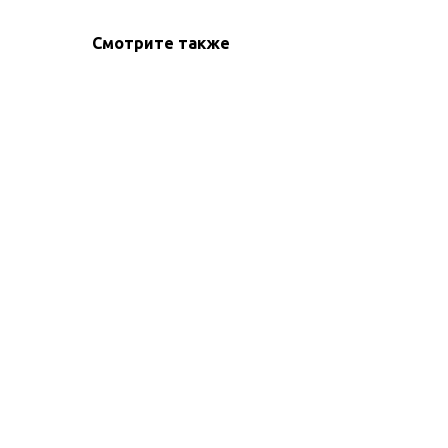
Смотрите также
...
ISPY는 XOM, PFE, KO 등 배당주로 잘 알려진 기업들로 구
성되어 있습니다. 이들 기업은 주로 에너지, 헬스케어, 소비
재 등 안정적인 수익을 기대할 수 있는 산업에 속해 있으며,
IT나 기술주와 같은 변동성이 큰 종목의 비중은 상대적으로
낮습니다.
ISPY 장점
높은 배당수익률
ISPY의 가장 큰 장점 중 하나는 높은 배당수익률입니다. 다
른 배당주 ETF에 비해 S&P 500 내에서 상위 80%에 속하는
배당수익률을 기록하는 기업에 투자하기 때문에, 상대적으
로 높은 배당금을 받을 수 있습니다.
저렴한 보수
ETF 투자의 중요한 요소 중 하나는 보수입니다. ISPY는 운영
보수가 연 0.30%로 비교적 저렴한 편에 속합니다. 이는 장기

== Task to carry out ==
Count the lines in the items above that contain the string "있습니다", with case taken into account. Reply with the number only.

== Exercise output ==
2